Palliative care services (PCS) have improved quality of life for patients across various cancer subtypes. Minimal data exists regarding PCSfor metastatic hepatopancreaticobiliary (HPB) and gastrointestinal (GI) cancers. We assessed the impact of PCS on emergency department visits, hospital admissions, and survival among these patients. Patients with metastatic HPB and GI cancer referred to outpatient PCS between 2014 and 2018 at a single institution were included.
We compared the demographics, outcomes, and end-of-life indicators between those who did and did not receive PCS. The study included 183 patients, with 118 (64.5%) having received PCS. There were no significant differences in age, gender, race, marital status, or insurance. Those receiving PCS were more likely to have colorectal cancer (p = 0.0082) and receive chemotherapy (p = 0.0098). On multivariate analysis, PCS was associated with fewer ED visits (p = 0.0319), hospital admissions (p = 0.0002), and total inpatient hospital days (p < 0.0001) per 30 days of life. Overall survival was greater among patients receiving PCS (HR: 0.65 (0.46–0.92)). Outpatient PCS for patients with metastatic HPB and GI cancer is associated with fewer emergency department visits, hospital admissions, and inpatient hospital days, and improved overall survival.
Detailed accounts of “appalling” conditions and “inadequate” symptom control for end-of-life patients began to surface in Europe in the 1950s and 60s1,2,3. A series of invited lectures given by British physician, Cicely Saunders, to doctors and nurses at Yale University in the early 1960s drew attention to these problems in the United States (US). Greater attention was given to these disparities in 1969 when Elisabeth Kubler-Ross published the groundbreaking book On Death and Dying4. Kubler-Ross argued for the patient’s inherent right to independently determine his own end-of-life care, while outlining a novel concept of dignity and peace during the dying process. These events engendered a national movement and eventually led to the formation of the first US hospice in Branford, Connecticut in 19735.
In the subsequent 10 years, hospice care became recognized as a critical piece of the patient care continuum. The eventual funding of hospice care occurred as an amendment to the Social Security Act of 1982. As end-of-life care matured, the American Board of Internal Medicine recognized the need for a specialty training in palliative care medicine and formalized this as a board certification in 2008. By 2010, two-thirds of hospitals in the US offered palliative care services (PCS)6Several reports have demonstrated that PCS improves physical symptom control and enhances psychological health inadvanced cancer patients7. A landmark randomized controlled trial in 2010 showed that PCS not only improves quality of life and mood in non-small cell lung cancer patients, but it also improves median survival by two months despite less aggressive care8. Others have associated PCS in cancer patients with decreased use of chemotherapy, fewer hospitalizations near the end-of-life, and lower cost of care to both patients and healthcare systems9,10,11. Additionally, adverse effects associated with palliative care are minimal12.
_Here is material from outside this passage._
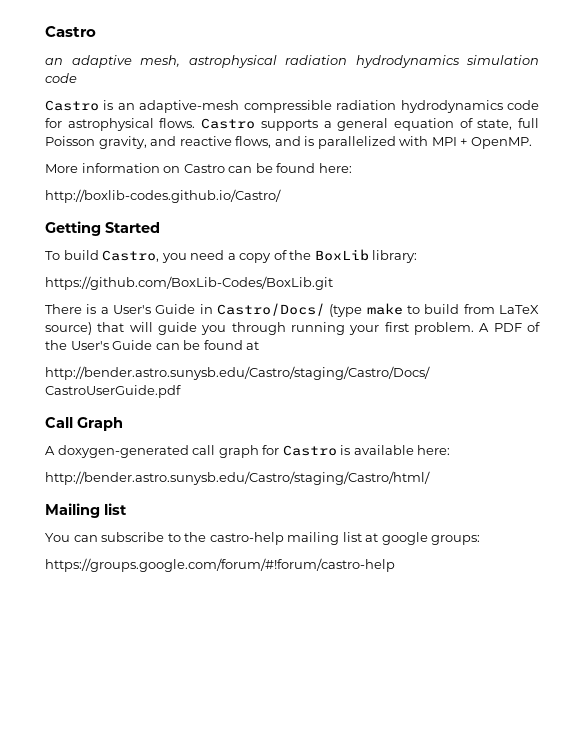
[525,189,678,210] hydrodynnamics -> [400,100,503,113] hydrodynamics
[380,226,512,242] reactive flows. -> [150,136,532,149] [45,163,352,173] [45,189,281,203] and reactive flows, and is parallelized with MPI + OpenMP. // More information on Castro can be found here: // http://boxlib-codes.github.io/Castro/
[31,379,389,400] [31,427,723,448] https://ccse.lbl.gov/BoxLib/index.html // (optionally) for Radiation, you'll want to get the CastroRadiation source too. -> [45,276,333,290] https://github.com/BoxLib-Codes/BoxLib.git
However, most studies have analyzed the effects of PCS among groups of patients with many different types of cancer, and it is possible that the benefits of palliative care may be amplified in certain subtypes of symptomatic cancers while potentially less significant in others. At our institution, we have previously reported on the benefits of PCS among patients with head and neck cancer—a malignancy notorious for debilitating airway issues, secretion control, and a host of other challenging symptoms13. However, very little has been written regarding the role of PCS among patients with advanced gastrointestinal (GI) or hepaticopancreaticobiliary (HPB) cancer. This study was undertaken in an attempt to determine an association between PCS and end-of-life metrics in patients with terminal GI or HPB malignancies.